Algorithms, Judicial Discretion, and Pretrial Decisions

Featured in print Digest

This figure is a line graph titled, Influence of Hearing Unrelated Violent Felony on Pretrial Release Rates. The y-axis is labeled, pretrial release, percentage points. It ranges from negative 20 to positive 20, increasing in increments of 10.  The x-axis is labeled, work periods relative to hearing unrelated violent felony case. It ranges from negative four to positive 4, increasing in increments of 1. At 0, there is a vertical dotted line that is labeled, judge hears a case involving an unrelated defendant arrested for a serious violent felony while on pretrial release. There are two lines on the graph: High-skill judges and low-skill judges. The low-skill line begins near 0 and hovers around there until negative 1 work period. It then starts to decrease, reaching a bottom point about negative 12 percentage points at positive 2 work periods. The high-skill line begins at 0 and increases to around about positive 5 percentage points before then decreasing and leveling off at near 0 from negative one to positive four work periods.  The note on the figure reads, Shaded areas represent 95% confidence intervals. Pretrial release is defined as release before case disposition. The source line reads, Source: Researchersʼ calculations using data from multiple sources on court cases and arraignments.

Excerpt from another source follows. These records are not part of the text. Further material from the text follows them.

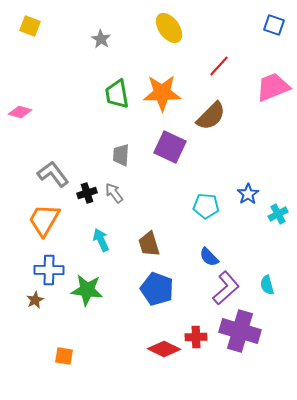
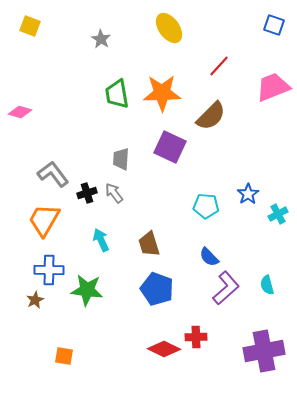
gray trapezoid: moved 4 px down
purple cross: moved 24 px right, 20 px down; rotated 27 degrees counterclockwise
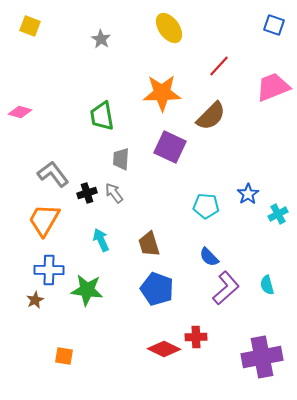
green trapezoid: moved 15 px left, 22 px down
purple cross: moved 2 px left, 6 px down
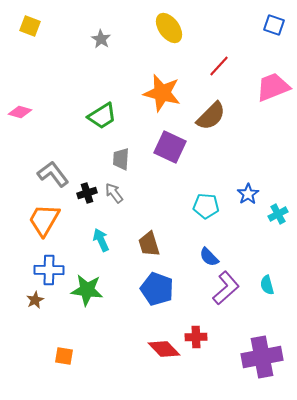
orange star: rotated 15 degrees clockwise
green trapezoid: rotated 112 degrees counterclockwise
red diamond: rotated 20 degrees clockwise
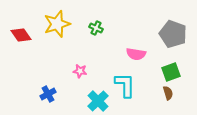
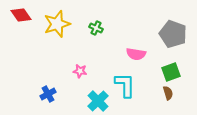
red diamond: moved 20 px up
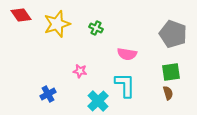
pink semicircle: moved 9 px left
green square: rotated 12 degrees clockwise
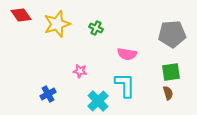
gray pentagon: moved 1 px left; rotated 24 degrees counterclockwise
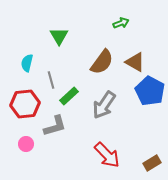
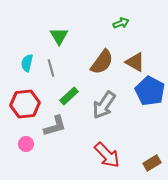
gray line: moved 12 px up
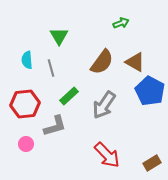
cyan semicircle: moved 3 px up; rotated 18 degrees counterclockwise
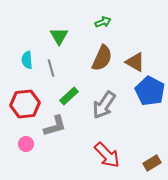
green arrow: moved 18 px left, 1 px up
brown semicircle: moved 4 px up; rotated 12 degrees counterclockwise
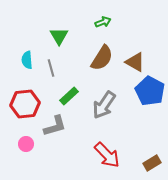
brown semicircle: rotated 8 degrees clockwise
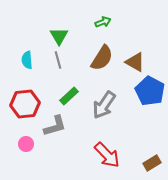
gray line: moved 7 px right, 8 px up
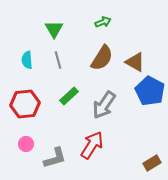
green triangle: moved 5 px left, 7 px up
gray L-shape: moved 32 px down
red arrow: moved 15 px left, 10 px up; rotated 104 degrees counterclockwise
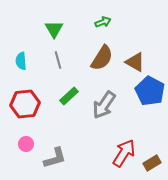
cyan semicircle: moved 6 px left, 1 px down
red arrow: moved 32 px right, 8 px down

The relative performance of data-driven algorithms and human decisionmakers, who are often able to override algorithmic recommendations, is an active subject of study in many settings. In a new study of pretrial release decisions by judges, Algorithmic Recommendations and Human Discretion (NBER Working Paper 31747), researchers Victoria AngelovaWill S. Dobbie, and Crystal S. Yang find a small fraction of judges outperform the algorithm, while most do not.

The researchers analyze data on pretrial decisions made by judges in a US city between October 2016 and March 2020. The city used an algorithm to produce a pretrial misconduct risk score and a release recommendation for each defendant. Judges had access to these scores as well as to a series of reports that detailed the information considered by the algorithm, which included the defendants’ parole/probation status, the number and details of any prior arrests or convictions, and age at first arrest. The judges also had access to other information that was not used in the algorithmic risk score and release recommendation, including demographics, details of the current charges, and aggravating risk factors like mental health status.

When bail judges can overrule the algorithmic recommendation regarding pretrial release, 90 percent underperform the algorithm.

The judges overrode the algorithm’s release recommendations for 12 percent of low-risk defendants for whom the algorithm recommended release and 54 percent of high-risk defendants for whom the algorithm recommended detention. The researchers investigated these override decisions to learn whether the judges disagreed with the algorithm’s implicit assumption of the acceptable risk threshold for pretrial release, or whether they made different assessments of the risk levels of different defendants in light of the information they received. The researchers constructed a counterfactual algorithmic misconduct rate based on the algorithm’s recommendations at each judge’s release rate. For each judge, they then compared these counterfactual rates with the actual pretrial misconduct rates for the defendants who were released, allowing them to assess the impact of allowing judges to exercise their discretion on the accuracy of release decisions.

On average, the judges underperform the algorithm with pretrial misconduct rates that are 2.4 percentage points higher than the algorithmic counterfactual at the same release rate. However, there was important heterogeneity across the judges, with approximately 90 percent underperforming the algorithm but 10 percent outperforming it. The two groups of judges had similar demographics, political leanings, and years of experience, but the lower-performing judges were more likely to have a background in law enforcement. They were also more likely to be affected by information extraneous to the case at hand. For example, if, prior to a pretrial release hearing, a low-performing judge heard a case involving an unrelated defendant who was arrested for a serious felony while on pretrial release, the judge’s release rate for other defendants declined in subsequent work periods. High-performing judges did not exhibit this pattern of behavior.

In an original survey conducted by the researchers, lower-performing judges appeared to place greater importance on demographic factors including race, while higher-performing judges instead focused on non-demographic factors not considered by the algorithm like substance abuse status and the ability to pay bail. Consistent with these stated preferences, lower-performing judges were more likely to assign monetary bail while higher-performing judges were more likely to attach nonmonetary conditions, such as drug treatment or counseling, to release. The researchers thus conclude that that the use of valuable private information not considered by the algorithm can make it possible for a skilled human decision-maker and an algorithm working together to outperform the algorithm alone.

— Emma Salomon

This research was funded by the Russell Sage Foundation and Harvard University.